Big Data has been around for a while now and there is a big move to manage teams, departments and businesses with dashboards containing the major KPIs (Key Performance Measures) bespoke for that business.
This is all good business practice and we are already doing this with some of our clients and our own business, although it does of course rely on the use of the right KPIs.
There is also another more ‘hidden’ issue to consider and this is how the data is used and calculated. Behind a lot of these dashboards and output is a spreadsheet but the spreadsheet is only as good as the person who has developed it and keyed in the formulas and assumptions.

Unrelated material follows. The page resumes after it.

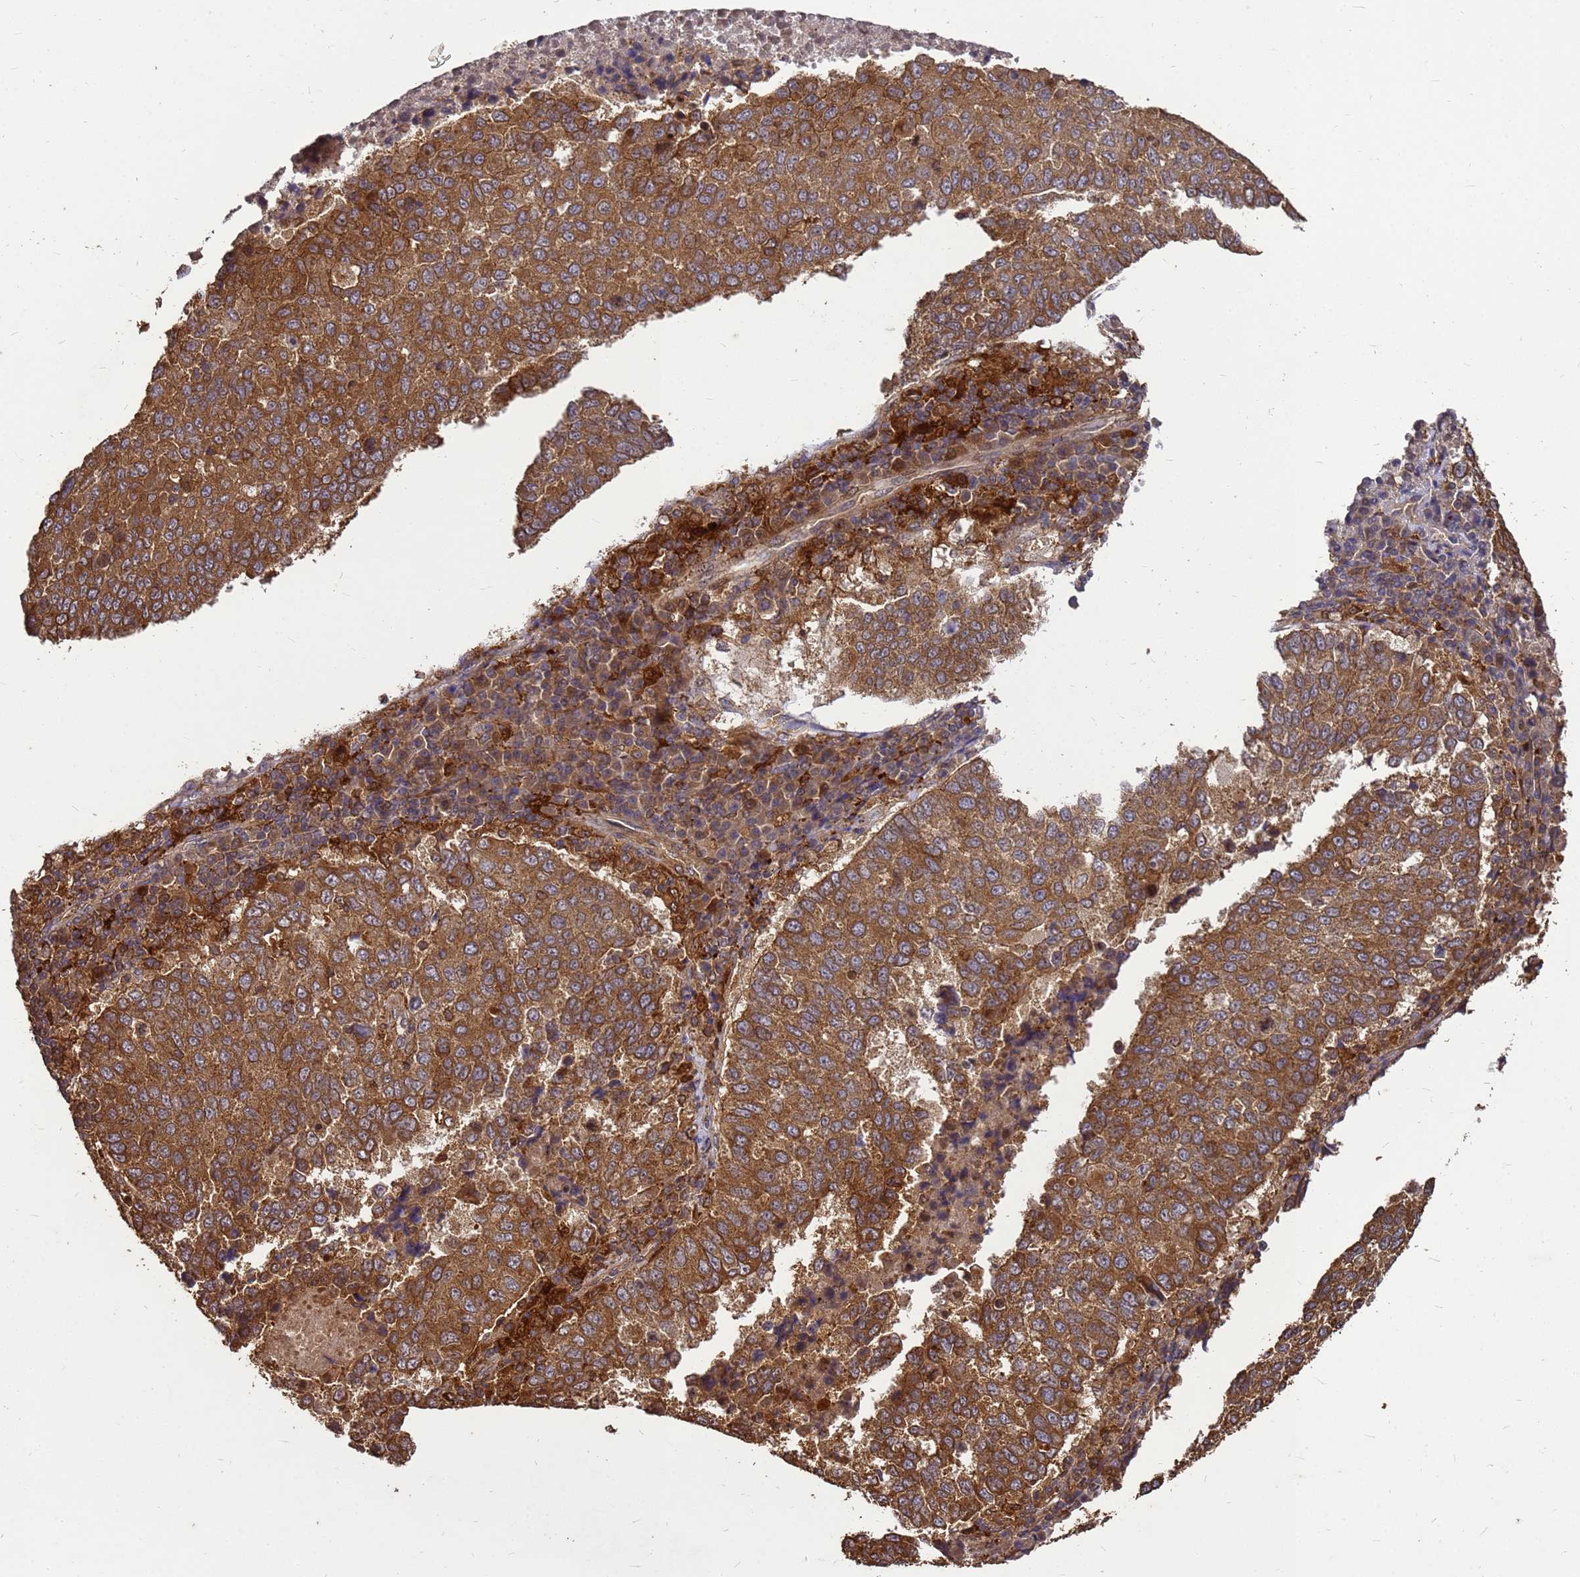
{"staining": {"intensity": "strong", "quantity": ">75%", "location": "cytoplasmic/membranous"}, "tissue": "lung cancer", "cell_type": "Tumor cells", "image_type": "cancer", "snomed": [{"axis": "morphology", "description": "Squamous cell carcinoma, NOS"}, {"axis": "topography", "description": "Lung"}], "caption": "Strong cytoplasmic/membranous positivity is present in about >75% of tumor cells in lung cancer.", "gene": "ZNF618", "patient": {"sex": "male", "age": 73}}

There have been some high profile and expensive mistakes using spreadsheets. JP Morgan Chase in 2012 had in one case accidentally added two cells in a spreadsheet instead of averaging them and this caused the ‘value at risk’ to be underestimated and resulted in $6bn in subsequent losses!
In another example M&S had to issue a correction to a quarterly trading statement to the stock market when it realised an error in their spreadsheet incorrectly reported group sales were up 1.3% when in fact they had fallen 0.3%
According to the European Spreadsheet Risks Interest Group, which really is an organisation, they estimate of all spreadsheets that contain formula c24% of them have mathematical errors.
It always pays to give the output and the key numbers a sense check to make sure they show what you are expecting them to show, but ultimately it pays to check the detail.